We caught up with SAI Ambassador Christian, who reflects on his time in Rome.
What was your favorite class abroad and why?
My on-site urban sociology class was definitely my favorite because we met, mostly, in Rome instead of in the classroom. The professor for this class was Roman, so we learned some fascinating information about the city and saw spots in the city we might not have known about. I really loved being able to use Rome as my classroom because it connected me to the city and to the material. Rome is known as the “Eternal City”, and while there is so much history, it is also a dynamic and energetic place. The Roman Forum and the area around it has gone through a lot of changes. One day we had class on a balcony overlooking the Forum and used picture handouts to imagine this area in different time periods. There was a time when the Forum was only used as a field for animals! Then our professor taught us about more modern Italian history, starting from unification, and we were able to look around and see the effects of this history and visualize the urban changes he was talking about. Finally, he told us that there used to a thriving neighborhood right where we were looking at, but it was demolished to create a road to lead to the Colosseum. I loved taking this on-site class because it taught me to see the different sides of Rome and to appreciate the historical, political, and cultural circumstances that produce the city we see today.

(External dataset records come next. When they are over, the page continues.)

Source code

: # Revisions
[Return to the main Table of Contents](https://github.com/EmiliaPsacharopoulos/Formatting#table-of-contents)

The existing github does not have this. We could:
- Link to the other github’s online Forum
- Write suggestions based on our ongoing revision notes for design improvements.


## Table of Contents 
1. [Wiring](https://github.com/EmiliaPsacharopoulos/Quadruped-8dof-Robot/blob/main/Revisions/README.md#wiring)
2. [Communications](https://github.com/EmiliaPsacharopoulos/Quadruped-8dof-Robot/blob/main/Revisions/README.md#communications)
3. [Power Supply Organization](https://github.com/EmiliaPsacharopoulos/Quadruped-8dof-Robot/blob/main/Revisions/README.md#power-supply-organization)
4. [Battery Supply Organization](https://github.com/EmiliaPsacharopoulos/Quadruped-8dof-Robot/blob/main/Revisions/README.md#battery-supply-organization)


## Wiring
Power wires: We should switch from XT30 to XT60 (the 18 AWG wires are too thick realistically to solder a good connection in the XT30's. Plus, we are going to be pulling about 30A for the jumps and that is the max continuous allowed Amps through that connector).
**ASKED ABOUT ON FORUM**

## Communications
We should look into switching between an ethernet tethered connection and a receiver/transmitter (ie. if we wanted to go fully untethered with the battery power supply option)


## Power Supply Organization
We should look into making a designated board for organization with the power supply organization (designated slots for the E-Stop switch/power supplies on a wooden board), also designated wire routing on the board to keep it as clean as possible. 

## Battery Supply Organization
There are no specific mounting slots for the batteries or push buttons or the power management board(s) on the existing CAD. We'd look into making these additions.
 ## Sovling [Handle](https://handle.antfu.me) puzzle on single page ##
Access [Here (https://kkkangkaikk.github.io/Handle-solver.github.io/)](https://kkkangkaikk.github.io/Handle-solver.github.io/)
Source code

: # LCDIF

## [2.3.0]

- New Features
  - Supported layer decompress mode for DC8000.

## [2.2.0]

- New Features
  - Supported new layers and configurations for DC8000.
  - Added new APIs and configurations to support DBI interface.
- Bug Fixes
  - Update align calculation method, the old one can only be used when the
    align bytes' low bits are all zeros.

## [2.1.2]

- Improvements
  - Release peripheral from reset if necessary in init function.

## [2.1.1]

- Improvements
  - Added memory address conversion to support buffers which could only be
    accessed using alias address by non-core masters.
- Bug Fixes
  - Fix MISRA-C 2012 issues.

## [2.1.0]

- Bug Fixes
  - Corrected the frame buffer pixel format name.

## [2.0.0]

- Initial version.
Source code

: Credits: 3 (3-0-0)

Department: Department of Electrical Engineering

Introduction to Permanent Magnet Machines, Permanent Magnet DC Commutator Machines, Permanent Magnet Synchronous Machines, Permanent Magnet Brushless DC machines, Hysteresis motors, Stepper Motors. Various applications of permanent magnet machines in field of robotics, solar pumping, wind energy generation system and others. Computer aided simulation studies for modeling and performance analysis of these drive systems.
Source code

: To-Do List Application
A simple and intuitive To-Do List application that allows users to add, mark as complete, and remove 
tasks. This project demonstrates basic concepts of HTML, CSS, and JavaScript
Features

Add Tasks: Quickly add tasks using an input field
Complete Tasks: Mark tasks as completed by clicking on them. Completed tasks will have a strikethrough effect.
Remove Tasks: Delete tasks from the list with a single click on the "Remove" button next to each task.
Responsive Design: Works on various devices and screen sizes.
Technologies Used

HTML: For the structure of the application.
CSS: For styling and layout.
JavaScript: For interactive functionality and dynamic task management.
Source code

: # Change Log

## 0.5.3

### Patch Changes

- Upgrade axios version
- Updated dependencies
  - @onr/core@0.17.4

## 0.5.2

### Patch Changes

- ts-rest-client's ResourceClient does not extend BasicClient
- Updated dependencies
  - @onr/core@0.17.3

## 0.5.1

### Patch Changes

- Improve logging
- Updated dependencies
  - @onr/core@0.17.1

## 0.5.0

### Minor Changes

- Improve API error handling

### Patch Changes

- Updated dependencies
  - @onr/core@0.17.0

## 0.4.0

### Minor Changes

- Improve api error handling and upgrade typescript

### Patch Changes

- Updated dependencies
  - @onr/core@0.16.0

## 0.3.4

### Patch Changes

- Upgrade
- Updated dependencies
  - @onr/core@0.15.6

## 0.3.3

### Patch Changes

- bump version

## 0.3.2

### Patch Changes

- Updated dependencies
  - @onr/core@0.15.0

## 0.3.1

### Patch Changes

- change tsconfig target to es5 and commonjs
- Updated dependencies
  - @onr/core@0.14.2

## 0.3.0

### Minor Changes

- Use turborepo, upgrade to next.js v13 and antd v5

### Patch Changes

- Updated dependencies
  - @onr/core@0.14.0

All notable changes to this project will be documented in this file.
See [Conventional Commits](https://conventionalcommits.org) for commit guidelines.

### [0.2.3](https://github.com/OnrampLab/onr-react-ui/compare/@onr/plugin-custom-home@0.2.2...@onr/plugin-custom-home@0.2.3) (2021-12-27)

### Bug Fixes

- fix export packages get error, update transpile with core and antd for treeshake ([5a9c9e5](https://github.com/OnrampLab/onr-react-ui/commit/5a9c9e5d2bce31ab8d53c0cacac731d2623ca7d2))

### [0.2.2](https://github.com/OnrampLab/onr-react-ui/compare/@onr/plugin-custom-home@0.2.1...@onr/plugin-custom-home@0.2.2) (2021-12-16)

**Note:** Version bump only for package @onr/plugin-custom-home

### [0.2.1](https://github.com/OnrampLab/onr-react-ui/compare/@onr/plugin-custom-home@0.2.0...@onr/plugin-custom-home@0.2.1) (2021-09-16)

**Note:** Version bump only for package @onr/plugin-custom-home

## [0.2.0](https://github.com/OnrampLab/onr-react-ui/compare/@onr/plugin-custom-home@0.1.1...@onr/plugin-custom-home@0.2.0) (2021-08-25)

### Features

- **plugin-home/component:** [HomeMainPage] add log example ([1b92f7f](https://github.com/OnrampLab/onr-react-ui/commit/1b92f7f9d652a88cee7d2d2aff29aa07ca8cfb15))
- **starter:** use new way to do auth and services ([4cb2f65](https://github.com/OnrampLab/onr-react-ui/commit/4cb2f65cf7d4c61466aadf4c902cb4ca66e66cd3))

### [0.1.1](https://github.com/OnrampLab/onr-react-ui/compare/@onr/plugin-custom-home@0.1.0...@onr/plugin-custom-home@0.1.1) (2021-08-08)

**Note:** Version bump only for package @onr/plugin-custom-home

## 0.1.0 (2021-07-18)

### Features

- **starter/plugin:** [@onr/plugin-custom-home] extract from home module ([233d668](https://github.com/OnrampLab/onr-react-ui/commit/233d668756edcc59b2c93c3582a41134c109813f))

What travel tips would you give someone studying abroad?
My best advice is to look for authentic and fulfilling experiences in the places you travel to. While it is important to see iconic landmarks and sights, make sure you give yourself time to explore the area in meaningful ways. I discovered after a solo trip that one of my favorite ways to travel is to not worry about seeing everything, instead, I like to focus on absorbing the energy of where I am. I felt more satisfied and connected to the places I went when I walked and explored neighborhoods without a long list of things to do and a strict schedule. While you will not always blend in, try and respect where you are and attempt to understand what real life is like in the destination. It is easy to have a built of view of how different cities or countries are, but keep an opened mind and have a positive attitude! If you go on a trip with stereotypes in your head and do not make an effort to explore, you are bound to be disappointed. I did a lot of free walking tours because they were great to get an overview of the city and learn about the the culture and history of the city from a local. Try out different travel styles to find out what is most fulfilling to you. A semester abroad is the perfect time to get out of your comfort zone and try new things!
What is your favorite memory from studying abroad?
When I reminisce about my semester so many wonderful moments come to mind, but I always end up thinking about a weekend trip to the Umbria region in Italy with SAI. From start to finish, it was amazing and filled with beautiful vistas, delicious food, and lots of laughs. We were able to relax in the stunning countryside, explore incredible caves, learn to create iconic chocolate creations, stroll through picturesque villages, and, of course, eat!. My favorite memory from that trip was one of the dinners at the Agriturismo we were staying at. My table enjoyed a seemingly endless amount of food and could not help but feel relaxed and carefree. We all talked and joked like we had known each other for years. My stomach hurt from laughing so much that night. This was the moment I felt like I had a really strong group of friends and Italy felt a little more like home. We clicked so well and developed a strong and beautiful friendship after that trip. So that has to be my favorite memory because it was so pure and a lot of the memories I have from throughout the semester stemmed from that trip. It is safe to say that Umbria set the the bar high for the rest of my trips!
What does your study abroad experience mean to you?
Going abroad was an incredible opportunity that I am so grateful to have had. I dreamed of going to Italy, where I have family heritage, but it never seemed possible. Prior to my semester, I had only been outside of America once. During my semester I was able to travel to twelve amazing countries and experience some incredible thing such as going to the top of a hill full of ancient Roman pottery, skiing in the Swiss Alps, enjoying a snowball fight in front of the snow-covered Colosseum, going into the scavi underneath St. Peter’s Basilica , and much more. I see my semester as a formative and important part of life that will forever shape the way I view myself. Now, I am more confident in my ability to deal with changing environments. I learned how to problem solve and deal with unforeseen circumstances and stress. My time in Rome has opened a world of opportunities and possibilities. I came back from my study abroad with new friends, countless memories, newfound self confidence, and a fresh perspective on the world.
What was your favorite thing to do in your host city?
Hands down my favorite thing to do in Rome was to wander. I loved walking around the streets with my friends and enjoying the architecture of the city. Walking was the way that I participated in my host city and it let me see a very intimate side of Rome. By the end of the semester, walking just became part of my life. Rome is very walkable and my friends and I could take a little stroll from campus and be at the Colosseum, or a park for a picnic, or our favorite gelato shop. On my walk home from class I would often take a longer route and wander around, especially through this one beautiful and calm neighborhood on the hill above my neighborhood. I could explore up there if I needed a little break from the hustle of the city. After those walks I always felt recharged, relaxed, and inspired to keep adventuring!
Christian was an SAI Rome spring 2018 student from University of Mary Washington.